J’ai ri, ri, et encore ri. En littérature, j’apprécie particulièrement les tons bien différents que l’on peut trouver lorsque l’on souhaite faire de l’humour. La palette est large. Ici, l’humour est léger tout en étant terriblement noir et décadent. Un coté « fin-de-siècle » qui me plait vraiment ( bonjour Michel Houellebecq ! ). Le narrateur nous emporte avec lui dans sa folie, ou devrais-je dire… sa vision de la vie ?
Pour les adeptes de psychanalyse, le déni vous est servi sous une cloche en argent, alors sortez vos écrits freudiens car c’est tout aussi jouissif qu’un pyjama chaud au sortir de la machine à laver. J’ai complètement adhéré à la psychologie de ce narrateur déroutant et fascinant à la fois. Une déraison absolue l’anime, sublimée par les multiples péripéties qui nous laissent en haleine tout au long du roman.

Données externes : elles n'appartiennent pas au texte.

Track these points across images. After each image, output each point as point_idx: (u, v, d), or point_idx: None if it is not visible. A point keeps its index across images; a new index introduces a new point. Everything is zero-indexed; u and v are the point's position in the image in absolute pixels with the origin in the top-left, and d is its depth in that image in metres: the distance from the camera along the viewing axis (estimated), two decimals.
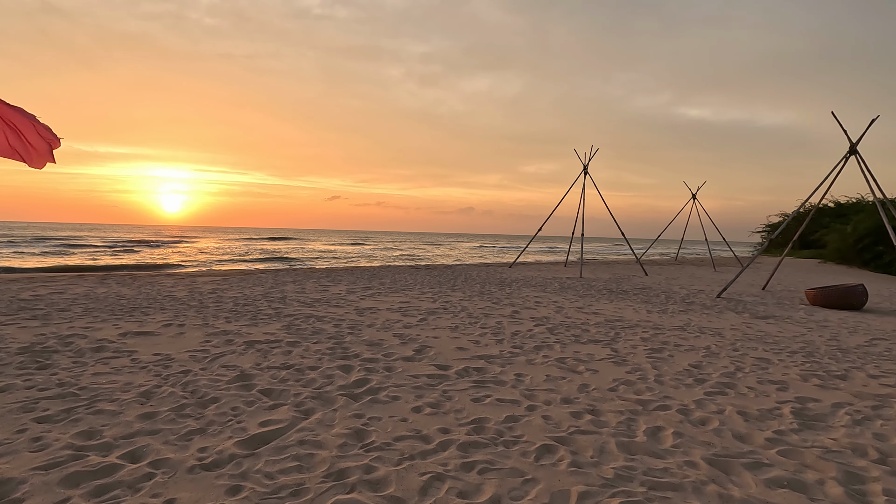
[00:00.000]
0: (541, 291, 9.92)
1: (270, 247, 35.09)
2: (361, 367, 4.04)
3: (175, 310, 6.50)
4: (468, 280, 11.85)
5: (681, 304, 8.65)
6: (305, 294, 8.43)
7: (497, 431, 2.79)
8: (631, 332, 5.93)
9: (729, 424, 3.00)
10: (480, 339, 5.26)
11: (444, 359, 4.41)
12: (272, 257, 23.70)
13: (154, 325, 5.45)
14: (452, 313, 6.89)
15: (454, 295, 8.93)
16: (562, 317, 6.92)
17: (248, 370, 3.86)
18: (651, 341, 5.46)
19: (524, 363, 4.35)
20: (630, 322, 6.68)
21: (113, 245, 30.22)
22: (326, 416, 2.95)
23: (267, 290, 8.91)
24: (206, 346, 4.63)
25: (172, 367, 3.91)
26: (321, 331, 5.43)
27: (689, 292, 10.70)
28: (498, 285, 10.84)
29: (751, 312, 7.93)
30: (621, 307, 8.09)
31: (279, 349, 4.57)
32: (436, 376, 3.86)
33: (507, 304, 7.91)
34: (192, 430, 2.71)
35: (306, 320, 6.02)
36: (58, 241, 31.55)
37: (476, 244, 58.25)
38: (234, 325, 5.65)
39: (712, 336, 5.89)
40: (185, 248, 30.09)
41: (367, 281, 10.95)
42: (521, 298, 8.72)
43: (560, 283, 11.64)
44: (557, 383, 3.78)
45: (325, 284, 10.01)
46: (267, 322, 5.85)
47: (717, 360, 4.72)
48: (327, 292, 8.76)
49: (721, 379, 4.02)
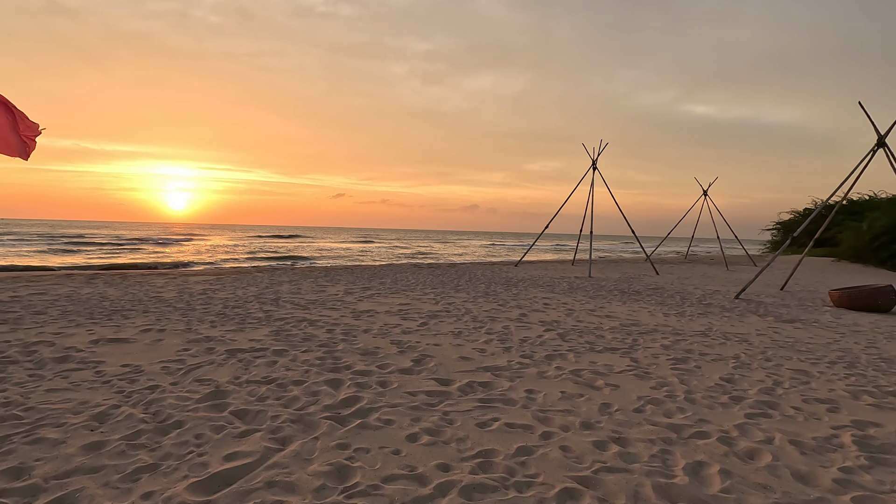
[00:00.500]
0: (549, 292, 9.44)
1: (280, 245, 34.59)
2: (352, 381, 3.59)
3: (159, 313, 6.07)
4: (472, 280, 11.38)
5: (698, 306, 8.15)
6: (300, 295, 7.99)
7: (507, 469, 2.33)
8: (650, 339, 5.45)
9: (784, 459, 2.52)
10: (486, 347, 4.80)
11: (445, 371, 3.95)
12: (279, 256, 23.28)
13: (131, 331, 5.02)
14: (456, 317, 6.43)
15: (458, 296, 8.47)
16: (573, 321, 6.44)
17: (225, 385, 3.41)
18: (673, 349, 4.97)
19: (535, 376, 3.88)
20: (647, 326, 6.19)
21: (120, 243, 29.97)
22: (305, 447, 2.50)
23: (261, 290, 8.47)
24: (182, 355, 4.19)
25: (139, 381, 3.47)
26: (312, 337, 4.98)
27: (705, 293, 10.19)
28: (504, 285, 10.37)
29: (774, 315, 7.42)
30: (635, 309, 7.60)
31: (263, 359, 4.12)
32: (436, 393, 3.40)
33: (513, 307, 7.44)
34: (141, 466, 2.26)
35: (297, 325, 5.57)
36: (65, 239, 31.31)
37: (485, 242, 57.82)
38: (219, 330, 5.21)
39: (739, 343, 5.40)
40: (190, 246, 29.77)
41: (366, 281, 10.50)
42: (528, 300, 8.25)
43: (569, 283, 11.16)
44: (574, 402, 3.31)
45: (322, 285, 9.57)
46: (255, 327, 5.41)
47: (751, 371, 4.23)
48: (324, 293, 8.32)
49: (760, 396, 3.53)
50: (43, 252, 21.35)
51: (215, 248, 29.19)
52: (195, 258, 20.48)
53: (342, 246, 37.15)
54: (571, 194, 15.72)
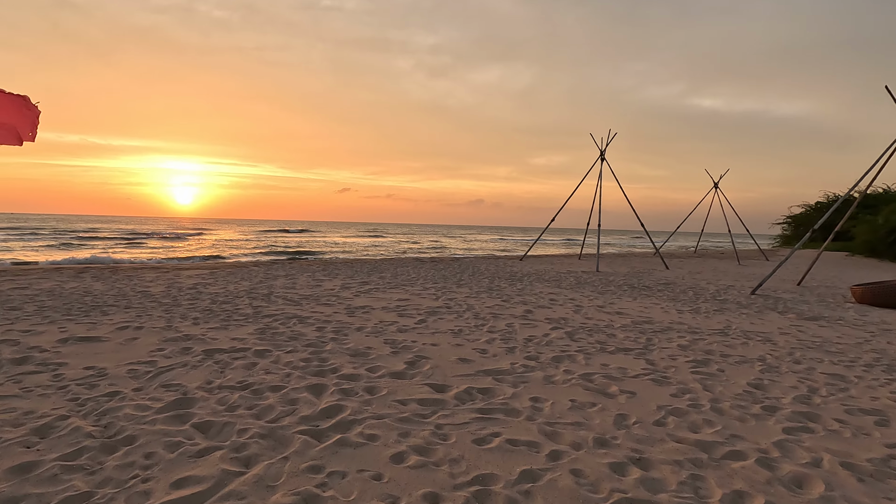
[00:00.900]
0: (555, 287, 9.03)
1: (291, 239, 34.09)
2: (337, 387, 3.22)
3: (141, 308, 5.72)
4: (475, 274, 10.99)
5: (713, 302, 7.72)
6: (294, 290, 7.63)
7: (509, 500, 1.95)
8: (665, 338, 5.04)
9: (839, 488, 2.13)
10: (488, 348, 4.41)
11: (441, 375, 3.57)
12: (297, 250, 22.88)
13: (106, 329, 4.67)
14: (456, 313, 6.04)
15: (459, 291, 8.08)
16: (581, 318, 6.04)
17: (193, 392, 3.05)
18: (692, 350, 4.57)
19: (541, 381, 3.49)
20: (661, 324, 5.78)
21: (129, 237, 29.79)
22: (270, 470, 2.13)
23: (254, 285, 8.12)
24: (155, 356, 3.83)
25: (99, 387, 3.11)
26: (300, 336, 4.61)
27: (719, 288, 9.75)
28: (508, 280, 9.96)
29: (796, 312, 6.98)
30: (647, 306, 7.18)
31: (242, 361, 3.76)
32: (429, 402, 3.02)
33: (518, 303, 7.04)
34: (71, 496, 1.90)
35: (286, 322, 5.20)
36: (73, 234, 31.10)
37: (493, 236, 57.33)
38: (201, 327, 4.85)
39: (762, 343, 4.98)
40: (197, 241, 29.50)
41: (365, 275, 10.13)
42: (533, 295, 7.85)
43: (576, 278, 10.74)
44: (586, 413, 2.92)
45: (319, 279, 9.21)
46: (240, 324, 5.05)
47: (780, 376, 3.82)
48: (319, 288, 7.96)
49: (796, 406, 3.13)
50: (73, 248, 21.14)
51: (228, 242, 28.87)
52: (216, 252, 20.13)
53: (353, 240, 36.67)
54: (579, 185, 15.27)
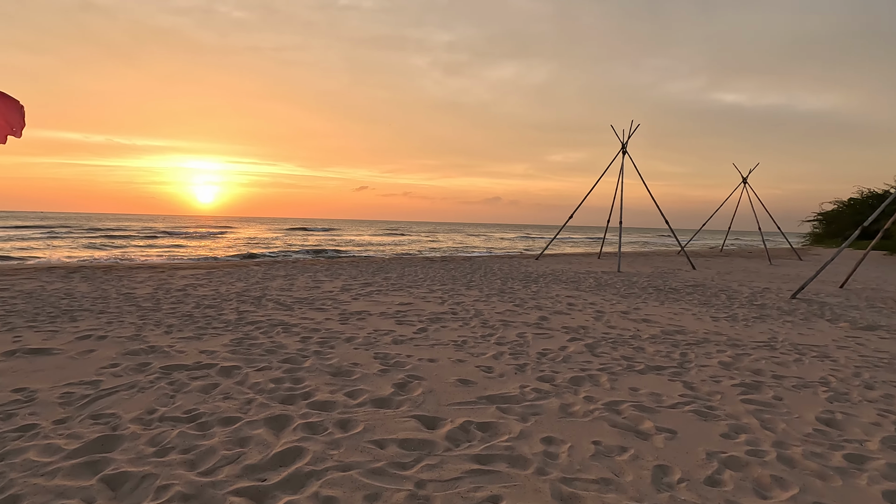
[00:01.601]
0: (574, 290, 8.32)
1: (321, 238, 33.58)
2: (303, 420, 2.61)
3: (116, 314, 5.22)
4: (487, 274, 10.32)
5: (750, 308, 6.93)
6: (290, 292, 7.08)
7: None
8: (702, 353, 4.33)
9: None
10: (494, 365, 3.77)
11: (434, 403, 2.94)
12: (321, 248, 22.44)
13: (65, 338, 4.16)
14: (462, 321, 5.41)
15: (468, 294, 7.44)
16: (603, 326, 5.35)
17: (125, 426, 2.48)
18: (736, 369, 3.85)
19: (557, 413, 2.84)
20: (695, 334, 5.06)
21: (160, 234, 29.87)
22: None
23: (248, 286, 7.61)
24: (103, 374, 3.29)
25: (16, 417, 2.56)
26: (279, 348, 4.03)
27: (753, 291, 8.92)
28: (522, 281, 9.28)
29: (848, 320, 6.17)
30: (677, 312, 6.44)
31: (202, 381, 3.18)
32: (413, 443, 2.40)
33: (532, 308, 6.37)
34: None
35: (269, 331, 4.64)
36: (98, 232, 31.25)
37: (514, 234, 56.41)
38: (172, 337, 4.31)
39: (819, 360, 4.24)
40: (226, 238, 29.26)
41: (370, 275, 9.55)
42: (549, 299, 7.17)
43: (596, 279, 9.99)
44: (614, 463, 2.26)
45: (319, 279, 8.66)
46: (217, 333, 4.50)
47: (854, 407, 3.10)
48: (317, 290, 7.40)
49: (889, 455, 2.42)
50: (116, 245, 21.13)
51: (260, 240, 28.62)
52: (249, 250, 19.78)
53: (379, 238, 36.02)
54: (599, 179, 14.46)
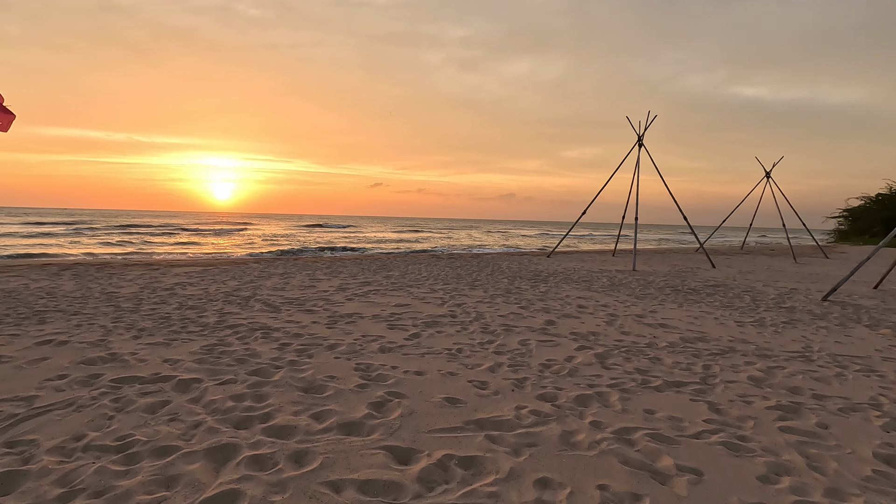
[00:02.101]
0: (585, 290, 7.81)
1: (330, 235, 33.23)
2: (252, 450, 2.20)
3: (90, 315, 4.89)
4: (495, 273, 9.85)
5: (778, 311, 6.36)
6: (282, 292, 6.70)
7: None
8: (728, 365, 3.82)
9: None
10: (489, 379, 3.31)
11: (413, 428, 2.50)
12: (325, 245, 22.16)
13: (24, 344, 3.82)
14: (461, 325, 4.96)
15: (472, 294, 6.98)
16: (616, 332, 4.86)
17: (40, 456, 2.09)
18: (769, 385, 3.35)
19: (556, 445, 2.38)
20: (719, 342, 4.54)
21: (172, 232, 29.95)
22: None
23: (241, 284, 7.25)
24: (44, 387, 2.92)
25: None
26: (251, 357, 3.63)
27: (780, 292, 8.31)
28: (531, 280, 8.79)
29: (889, 326, 5.58)
30: (696, 315, 5.91)
31: (152, 398, 2.79)
32: (378, 486, 1.96)
33: (539, 310, 5.89)
34: None
35: (247, 336, 4.25)
36: (125, 229, 31.41)
37: (532, 231, 55.69)
38: (139, 342, 3.95)
39: (864, 374, 3.70)
40: (249, 236, 29.04)
41: (371, 273, 9.15)
42: (558, 300, 6.68)
43: (609, 279, 9.45)
44: None
45: (317, 278, 8.28)
46: (189, 338, 4.12)
47: None
48: (312, 289, 7.01)
49: None
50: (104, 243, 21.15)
51: (278, 237, 28.46)
52: (274, 248, 19.58)
53: (395, 235, 35.48)
54: (614, 173, 13.85)
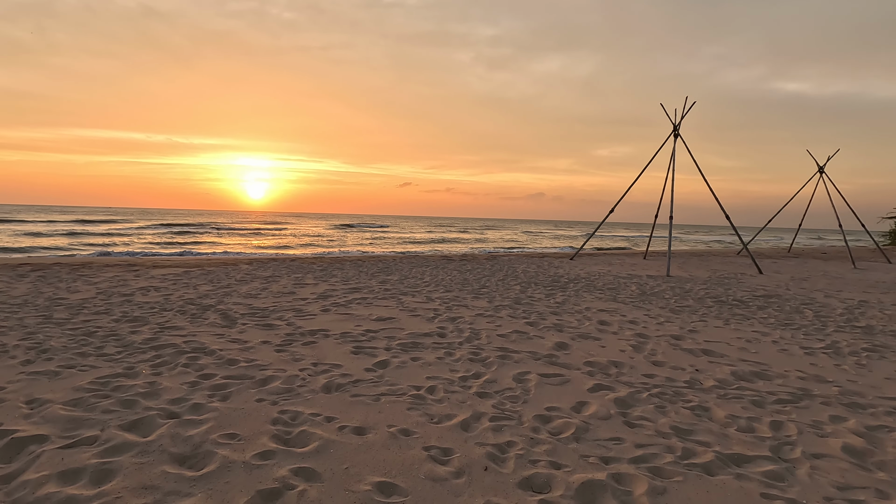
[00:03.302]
0: (610, 301, 6.66)
1: (364, 235, 32.54)
2: None
3: (3, 329, 4.10)
4: (507, 278, 8.76)
5: (853, 332, 5.08)
6: (252, 300, 5.82)
7: None
8: (807, 422, 2.68)
9: None
10: (456, 445, 2.29)
11: None
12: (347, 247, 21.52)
13: None
14: (446, 348, 3.94)
15: (473, 305, 5.94)
16: (646, 361, 3.75)
17: None
18: (880, 465, 2.21)
19: None
20: (786, 381, 3.38)
21: (220, 231, 30.16)
22: None
23: (213, 290, 6.42)
24: None
25: None
26: (146, 398, 2.72)
27: (847, 305, 6.94)
28: (547, 288, 7.68)
29: None
30: (749, 336, 4.71)
31: None
32: None
33: (550, 328, 4.81)
34: None
35: (168, 362, 3.34)
36: (183, 227, 31.84)
37: (561, 230, 53.95)
38: (24, 370, 3.09)
39: None
40: (298, 235, 28.66)
41: (367, 277, 8.21)
42: (576, 314, 5.57)
43: (640, 286, 8.23)
44: None
45: (304, 283, 7.40)
46: (91, 365, 3.24)
47: None
48: (289, 297, 6.11)
49: None
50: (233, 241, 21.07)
51: (317, 236, 28.04)
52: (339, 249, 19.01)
53: (455, 236, 33.88)
54: (648, 165, 12.52)
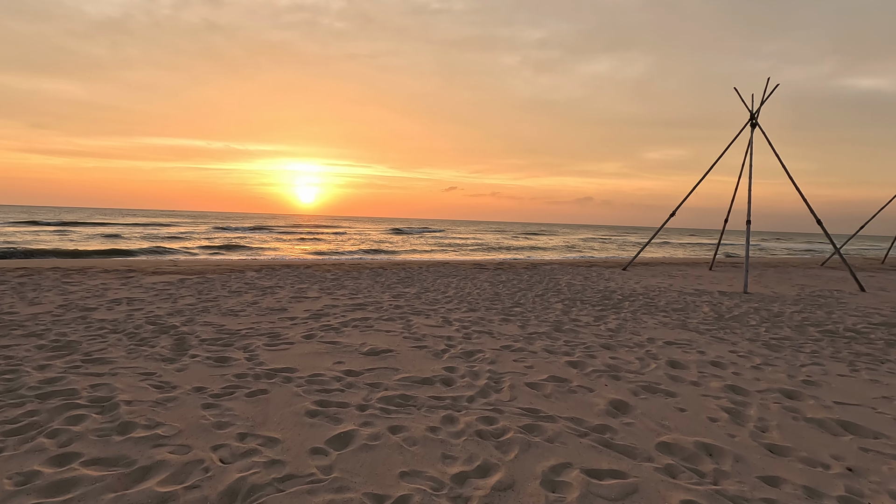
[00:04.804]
0: (679, 328, 5.17)
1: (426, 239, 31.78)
2: None
3: None
4: (548, 292, 7.38)
5: None
6: (231, 317, 4.78)
7: None
8: None
9: None
10: None
11: None
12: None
13: None
14: (447, 410, 2.69)
15: (500, 332, 4.64)
16: (756, 447, 2.35)
17: None
18: None
19: None
20: None
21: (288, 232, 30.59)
22: None
23: (192, 304, 5.47)
24: None
25: None
26: None
27: None
28: (596, 307, 6.26)
29: None
30: None
31: None
32: None
33: (599, 372, 3.45)
34: None
35: (37, 424, 2.30)
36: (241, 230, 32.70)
37: (619, 235, 51.40)
38: None
39: None
40: (361, 240, 28.30)
41: (380, 290, 7.05)
42: (635, 349, 4.16)
43: (713, 307, 6.63)
44: None
45: (304, 295, 6.34)
46: None
47: None
48: (277, 314, 5.04)
49: None
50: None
51: (379, 241, 27.57)
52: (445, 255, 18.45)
53: (518, 242, 32.36)
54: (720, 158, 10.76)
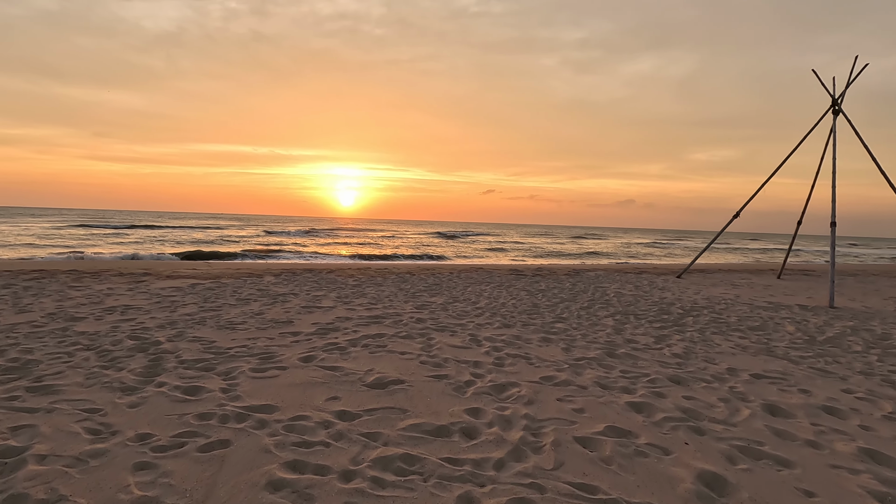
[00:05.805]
0: (764, 353, 4.16)
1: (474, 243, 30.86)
2: None
3: None
4: (594, 303, 6.45)
5: None
6: (227, 331, 4.18)
7: None
8: None
9: None
10: None
11: None
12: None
13: None
14: (464, 483, 1.91)
15: (538, 356, 3.81)
16: None
17: None
18: None
19: None
20: None
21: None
22: None
23: (194, 312, 4.92)
24: None
25: None
26: None
27: None
28: (654, 323, 5.31)
29: None
30: None
31: None
32: None
33: (673, 422, 2.58)
34: None
35: None
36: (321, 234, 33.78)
37: (664, 239, 49.05)
38: None
39: None
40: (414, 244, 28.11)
41: (403, 298, 6.33)
42: (714, 384, 3.23)
43: (799, 326, 5.52)
44: None
45: (318, 304, 5.70)
46: None
47: None
48: (281, 328, 4.40)
49: None
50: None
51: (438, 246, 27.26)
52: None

L’intrigue est vivante, totalement burlesque, presque théâtrale. La satyre du feel-good comme arme de la pensée-néant en ravira sûrement certain(es).
La mélancolie n’a jamais été aussi électrique que sous la plume de J.M Erre qui nous livre ici un roman loufoque, humoristique, et profondément vrai sur notre mal du siècle.